• [Selected text]:
..............................

He also voices his support for Proctor, and by the same token, he denounces Abigiail:
This girl has always struck me false!
However, Abigail, always ready to defend herself, interrupts Hale when he says this. By this time, her affair with Proctor has been publicly revealed (even though Elizabeth, through misguided loyalty to her husband, denied it) and now Hale is also denouncing her. She perceives therefore that the tide is turning against her and realizes that her credibility may now be seriously questioned. Therefore, she acts quickly to try and bring things back in her favour, by concocting yet another charge of witchcraft. She does this by interrupting Hale ‘with a weird, wild, chilling cry’, as she pretend to see a ghostly ‘yellow bird’.
Furthermore, Abigail blames the apparition of the 'bird' on Mary Warren, who, at Proctor’s urgings, had tried to expose the witchcraft charges as pretence. This turns out to be quite a stroke of genius on her part, as not only do her claims about the bird impress the (admittedly) easily-swayed Danforth, she also terrifies Mary Warren into deserting Proctor and rejoining her side. The result is that Proctor is officially charged for bewitching Mary Warren, Hale leaves in frustration, and Abigail’s reputation is once more assured in the eyes of the court. In short, she is left victorious.

..............................

• [Stored rows]:

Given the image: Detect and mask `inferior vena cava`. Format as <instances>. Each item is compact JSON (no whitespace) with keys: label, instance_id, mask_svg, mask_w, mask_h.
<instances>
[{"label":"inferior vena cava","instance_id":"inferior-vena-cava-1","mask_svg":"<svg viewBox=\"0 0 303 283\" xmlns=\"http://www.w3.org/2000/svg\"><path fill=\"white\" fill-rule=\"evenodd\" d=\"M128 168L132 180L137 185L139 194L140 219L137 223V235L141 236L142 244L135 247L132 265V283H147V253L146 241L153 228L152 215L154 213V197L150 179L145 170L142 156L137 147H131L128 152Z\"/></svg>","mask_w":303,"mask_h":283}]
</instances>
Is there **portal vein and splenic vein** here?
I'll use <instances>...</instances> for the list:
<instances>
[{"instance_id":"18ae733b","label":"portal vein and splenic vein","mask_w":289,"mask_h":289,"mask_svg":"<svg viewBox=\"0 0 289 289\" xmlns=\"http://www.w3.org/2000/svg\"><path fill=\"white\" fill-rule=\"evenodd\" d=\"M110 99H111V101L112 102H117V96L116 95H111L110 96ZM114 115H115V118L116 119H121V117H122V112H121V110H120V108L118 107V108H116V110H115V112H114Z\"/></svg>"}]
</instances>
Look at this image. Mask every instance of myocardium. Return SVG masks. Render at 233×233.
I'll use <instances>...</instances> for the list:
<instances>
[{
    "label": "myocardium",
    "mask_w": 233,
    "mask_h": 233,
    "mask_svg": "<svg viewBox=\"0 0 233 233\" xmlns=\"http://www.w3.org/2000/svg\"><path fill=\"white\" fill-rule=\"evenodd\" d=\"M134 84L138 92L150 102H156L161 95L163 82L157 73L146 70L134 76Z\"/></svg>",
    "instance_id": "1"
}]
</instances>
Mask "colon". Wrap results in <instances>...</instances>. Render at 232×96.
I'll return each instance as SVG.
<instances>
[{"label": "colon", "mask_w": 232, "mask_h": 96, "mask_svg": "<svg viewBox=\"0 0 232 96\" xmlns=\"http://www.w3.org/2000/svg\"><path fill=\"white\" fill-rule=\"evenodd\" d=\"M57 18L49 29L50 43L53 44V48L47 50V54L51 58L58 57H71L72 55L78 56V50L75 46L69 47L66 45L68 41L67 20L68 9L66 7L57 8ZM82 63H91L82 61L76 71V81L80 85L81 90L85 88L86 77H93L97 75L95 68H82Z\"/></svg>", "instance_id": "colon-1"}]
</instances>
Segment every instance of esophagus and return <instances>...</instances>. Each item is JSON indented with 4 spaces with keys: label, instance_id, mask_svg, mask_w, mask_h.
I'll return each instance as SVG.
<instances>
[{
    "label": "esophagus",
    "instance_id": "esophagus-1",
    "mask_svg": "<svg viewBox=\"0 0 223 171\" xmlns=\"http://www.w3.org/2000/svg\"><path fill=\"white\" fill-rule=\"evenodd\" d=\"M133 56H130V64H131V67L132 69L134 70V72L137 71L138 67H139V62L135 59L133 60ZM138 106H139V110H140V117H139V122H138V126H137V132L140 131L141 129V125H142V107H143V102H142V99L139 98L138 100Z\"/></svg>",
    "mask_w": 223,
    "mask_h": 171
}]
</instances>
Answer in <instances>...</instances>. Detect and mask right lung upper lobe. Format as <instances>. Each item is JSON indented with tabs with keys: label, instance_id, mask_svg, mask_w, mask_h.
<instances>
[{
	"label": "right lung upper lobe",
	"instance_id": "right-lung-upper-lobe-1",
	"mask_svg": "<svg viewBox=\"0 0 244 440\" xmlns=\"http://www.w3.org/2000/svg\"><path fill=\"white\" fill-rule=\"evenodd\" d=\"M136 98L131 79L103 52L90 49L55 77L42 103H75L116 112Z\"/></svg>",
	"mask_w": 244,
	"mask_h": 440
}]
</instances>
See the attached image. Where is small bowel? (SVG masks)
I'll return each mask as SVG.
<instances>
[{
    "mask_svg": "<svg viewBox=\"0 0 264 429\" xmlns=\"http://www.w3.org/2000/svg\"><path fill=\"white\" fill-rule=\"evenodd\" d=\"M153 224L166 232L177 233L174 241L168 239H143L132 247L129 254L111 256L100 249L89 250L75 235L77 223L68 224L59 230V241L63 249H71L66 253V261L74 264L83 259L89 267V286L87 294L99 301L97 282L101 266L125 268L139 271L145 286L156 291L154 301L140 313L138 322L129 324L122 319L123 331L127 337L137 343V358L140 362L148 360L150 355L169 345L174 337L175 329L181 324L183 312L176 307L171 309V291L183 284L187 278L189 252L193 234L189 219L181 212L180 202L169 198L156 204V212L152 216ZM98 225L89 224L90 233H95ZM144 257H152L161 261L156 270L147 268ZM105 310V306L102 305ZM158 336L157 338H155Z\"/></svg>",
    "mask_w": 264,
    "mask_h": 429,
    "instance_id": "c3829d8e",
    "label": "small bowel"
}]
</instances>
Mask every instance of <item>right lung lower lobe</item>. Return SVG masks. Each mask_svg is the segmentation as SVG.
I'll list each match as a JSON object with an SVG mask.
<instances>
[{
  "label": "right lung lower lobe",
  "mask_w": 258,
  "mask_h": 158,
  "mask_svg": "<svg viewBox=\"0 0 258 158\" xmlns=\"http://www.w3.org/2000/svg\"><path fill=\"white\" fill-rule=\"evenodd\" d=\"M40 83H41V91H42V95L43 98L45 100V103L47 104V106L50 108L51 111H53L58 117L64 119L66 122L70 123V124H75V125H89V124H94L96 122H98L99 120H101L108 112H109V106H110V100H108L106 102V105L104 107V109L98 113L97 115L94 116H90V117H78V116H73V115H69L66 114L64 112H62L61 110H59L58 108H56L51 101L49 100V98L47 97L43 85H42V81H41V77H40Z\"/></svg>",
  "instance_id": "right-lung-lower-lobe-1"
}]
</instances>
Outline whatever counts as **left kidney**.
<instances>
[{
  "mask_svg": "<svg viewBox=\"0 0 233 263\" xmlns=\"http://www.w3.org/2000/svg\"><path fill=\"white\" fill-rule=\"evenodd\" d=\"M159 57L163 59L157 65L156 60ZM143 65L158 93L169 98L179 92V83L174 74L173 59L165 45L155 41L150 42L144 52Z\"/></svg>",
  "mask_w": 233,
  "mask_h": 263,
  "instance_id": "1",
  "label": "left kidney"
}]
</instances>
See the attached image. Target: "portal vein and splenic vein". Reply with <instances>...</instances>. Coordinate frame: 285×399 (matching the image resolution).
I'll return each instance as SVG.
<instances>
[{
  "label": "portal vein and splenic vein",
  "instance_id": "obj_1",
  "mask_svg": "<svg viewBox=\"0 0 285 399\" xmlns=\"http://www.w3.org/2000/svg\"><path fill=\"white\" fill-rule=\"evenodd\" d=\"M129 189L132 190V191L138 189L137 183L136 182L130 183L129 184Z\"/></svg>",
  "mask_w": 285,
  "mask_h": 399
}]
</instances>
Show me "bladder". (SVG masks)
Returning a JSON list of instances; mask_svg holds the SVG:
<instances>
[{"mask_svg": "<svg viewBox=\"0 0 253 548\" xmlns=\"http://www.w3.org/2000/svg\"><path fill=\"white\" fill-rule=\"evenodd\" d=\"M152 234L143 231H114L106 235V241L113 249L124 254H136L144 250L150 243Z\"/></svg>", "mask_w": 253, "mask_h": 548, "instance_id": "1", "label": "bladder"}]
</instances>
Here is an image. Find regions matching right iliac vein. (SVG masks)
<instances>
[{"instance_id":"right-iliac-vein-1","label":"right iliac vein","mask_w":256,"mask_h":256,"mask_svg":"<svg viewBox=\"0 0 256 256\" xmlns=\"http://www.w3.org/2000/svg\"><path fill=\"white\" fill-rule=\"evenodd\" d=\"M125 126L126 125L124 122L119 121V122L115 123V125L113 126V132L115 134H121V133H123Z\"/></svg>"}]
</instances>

..............................

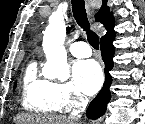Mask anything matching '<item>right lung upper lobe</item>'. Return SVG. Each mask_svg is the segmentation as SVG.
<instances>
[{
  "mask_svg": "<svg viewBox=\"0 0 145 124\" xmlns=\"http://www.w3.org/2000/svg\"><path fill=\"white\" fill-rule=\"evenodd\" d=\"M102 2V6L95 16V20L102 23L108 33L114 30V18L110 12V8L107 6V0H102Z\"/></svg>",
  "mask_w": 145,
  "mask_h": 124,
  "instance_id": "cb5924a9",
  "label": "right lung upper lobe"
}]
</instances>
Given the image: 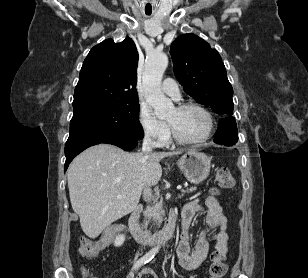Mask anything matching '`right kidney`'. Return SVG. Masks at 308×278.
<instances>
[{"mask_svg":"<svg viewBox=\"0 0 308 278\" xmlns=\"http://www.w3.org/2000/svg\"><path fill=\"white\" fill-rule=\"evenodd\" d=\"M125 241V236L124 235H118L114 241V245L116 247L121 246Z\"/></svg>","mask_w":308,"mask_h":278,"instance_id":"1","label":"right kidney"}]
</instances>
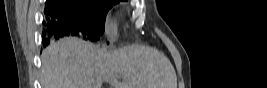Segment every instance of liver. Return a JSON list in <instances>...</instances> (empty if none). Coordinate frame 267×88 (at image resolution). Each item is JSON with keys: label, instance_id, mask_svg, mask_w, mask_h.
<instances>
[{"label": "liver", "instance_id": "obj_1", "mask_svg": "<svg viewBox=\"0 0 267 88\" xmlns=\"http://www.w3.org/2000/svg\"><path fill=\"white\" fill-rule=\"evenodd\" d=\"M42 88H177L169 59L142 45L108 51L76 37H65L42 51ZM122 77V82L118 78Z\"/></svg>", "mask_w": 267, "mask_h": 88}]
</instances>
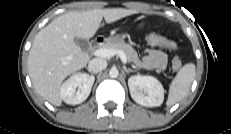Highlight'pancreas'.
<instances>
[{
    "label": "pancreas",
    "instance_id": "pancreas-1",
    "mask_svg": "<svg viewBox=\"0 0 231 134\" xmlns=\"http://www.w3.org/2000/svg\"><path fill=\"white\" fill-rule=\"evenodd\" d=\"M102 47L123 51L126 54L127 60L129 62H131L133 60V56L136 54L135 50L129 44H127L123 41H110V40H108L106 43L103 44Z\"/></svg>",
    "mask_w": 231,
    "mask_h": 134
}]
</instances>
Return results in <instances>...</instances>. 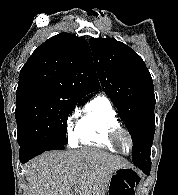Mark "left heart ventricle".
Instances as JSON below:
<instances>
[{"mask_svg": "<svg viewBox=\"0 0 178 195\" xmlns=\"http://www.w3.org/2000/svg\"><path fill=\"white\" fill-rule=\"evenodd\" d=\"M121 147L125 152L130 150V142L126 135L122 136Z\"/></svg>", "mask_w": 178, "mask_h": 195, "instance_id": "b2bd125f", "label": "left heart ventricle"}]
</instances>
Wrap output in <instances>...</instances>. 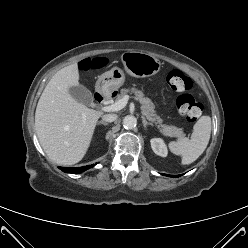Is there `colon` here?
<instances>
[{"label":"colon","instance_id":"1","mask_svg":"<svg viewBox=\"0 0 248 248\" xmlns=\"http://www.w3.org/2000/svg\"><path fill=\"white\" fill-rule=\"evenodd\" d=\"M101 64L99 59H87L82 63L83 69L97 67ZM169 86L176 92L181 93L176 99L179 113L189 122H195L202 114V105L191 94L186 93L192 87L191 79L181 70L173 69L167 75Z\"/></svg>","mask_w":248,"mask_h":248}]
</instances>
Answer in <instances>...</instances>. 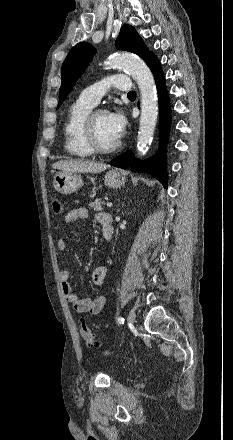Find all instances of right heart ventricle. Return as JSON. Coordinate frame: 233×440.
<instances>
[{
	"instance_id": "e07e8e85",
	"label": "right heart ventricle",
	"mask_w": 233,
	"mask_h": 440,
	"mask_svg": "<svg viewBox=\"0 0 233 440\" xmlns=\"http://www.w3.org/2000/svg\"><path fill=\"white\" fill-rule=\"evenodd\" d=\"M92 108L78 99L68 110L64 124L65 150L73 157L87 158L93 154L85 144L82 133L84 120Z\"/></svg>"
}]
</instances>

..............................

• [Written task]: Copy the passage about Abigail word for word, starting at "However, Abigail, always" and ending at "ghostly ‘yellow bird’.".

• [Response to this exercise]:
However, Abigail, always ready to defend herself, interrupts Hale when he says this. By this time, her affair with Proctor has been publicly revealed (even though Elizabeth, through misguided loyalty to her husband, denied it) and now Hale is also denouncing her. She perceives therefore that the tide is turning against her and realizes that her credibility may now be seriously questioned. Therefore, she acts quickly to try and bring things back in her favour, by concocting yet another charge of witchcraft. She does this by interrupting Hale ‘with a weird, wild, chilling cry’, as she pretend to see a ghostly ‘yellow bird’.